The Seventh R.L. Shep Triennial Symposium on Textiles and Dress
On Saturday 11 May 2019, the Los Angeles County Museum of Art (LACMA) will present a one-day symposium exploring Central Asian ikat textiles, the evolution of pattern design within a cultural context, and its production from the 19th-century through to the present day. The Seventh R.L. Shep Triennial Symposium on Textiles and Dress will be held in conjunction with the exhibition ‘Power of Pattern: Central Asian Ikats from the David and Elizabeth Reisbord Collection’, on view in the Resnick Pavilion at LACMA until 11 August 2019.
Lecture titles and speakers at the Seventh R.L. Shep Triennial Symposium on Textiles and Dress will include: ‘All of a Piece: Ikat and the Central Asian Aesthetic,’ Andrew Hale, Director of Anahita Gallery; ‘Beauty and Purpose: Central Asian Ikat Garments,’ Sumru Belger Krody, Senior Curator of The Textile Museum; ‘Ikat and Politics, Ikat and Creativity: Uzbek Textiles in the Soviet and Post-Soviet Periods,’ Irina Bogoslovskaya, Independent Scholar (Samarkand and Tashkent, Uzbekistan); and ‘Wearing the World: A Look Inside Central Asian Ikat Robes’, Annie Carlano, Senior Curator of Craft, Design, and Fashion at The Mint Museum.
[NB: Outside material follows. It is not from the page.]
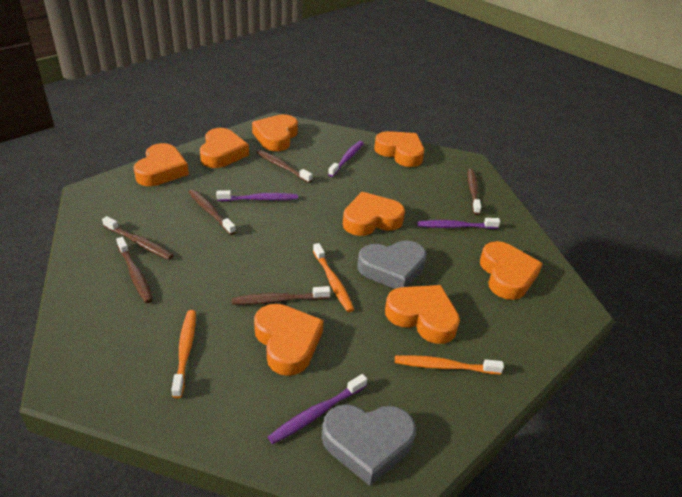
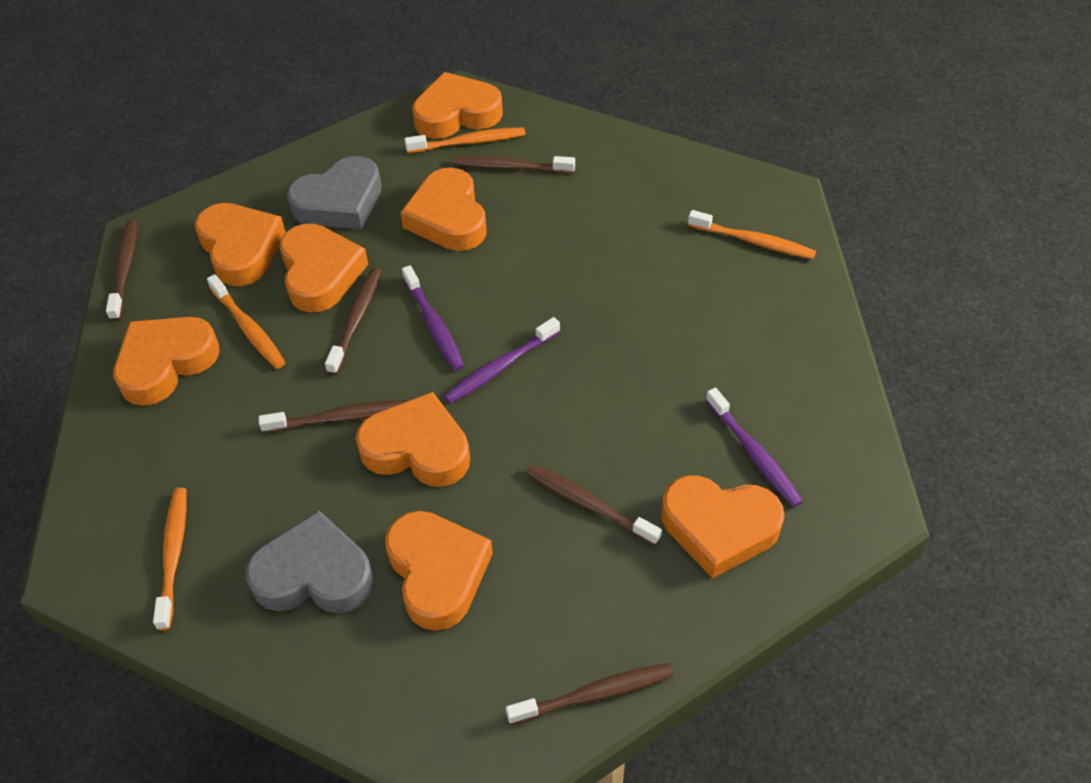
orange toothbrush: [171,310,196,398] [313,243,354,312] [395,355,504,374] = 3 -> [153,488,187,631] [207,274,286,369] [404,127,526,153] [688,210,816,259] = 4
purple toothbrush: [216,190,298,201] [268,374,367,444] [328,141,364,177] [417,218,500,229] = 4 -> [402,265,464,371] [444,317,560,404] [706,388,803,507] = 3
Also participating will be David Reisbord, in conversation with Clarissa M. Esguerra, LACMA’s Associate Curator of Costume and Textiles, on the subject of ‘A Collector’s Eye’.
‘Power of Pattern’ features more than 60 Central Asian silk ikat robes and panels drawn exclusively from a visually dynamic collection that has just been generously gifted to LACMA. The donors are local textile collectors David and Elizabeth Reisbord, who are a familiar sight at many a textile art event, resplendently clad in ikat coats and robes from their fine collection. Curated by LACMA’s associate curator of costume and textiles Clarissa M. Esguerra, the display is organised by motif and examines how, in the 19th and early 20th-centuries, Uzbekistan and Tajikistan’s urban and village designers, dyers and weavers used improvisation and abstraction to create their characteristic colourful, eye-dazzling textiles.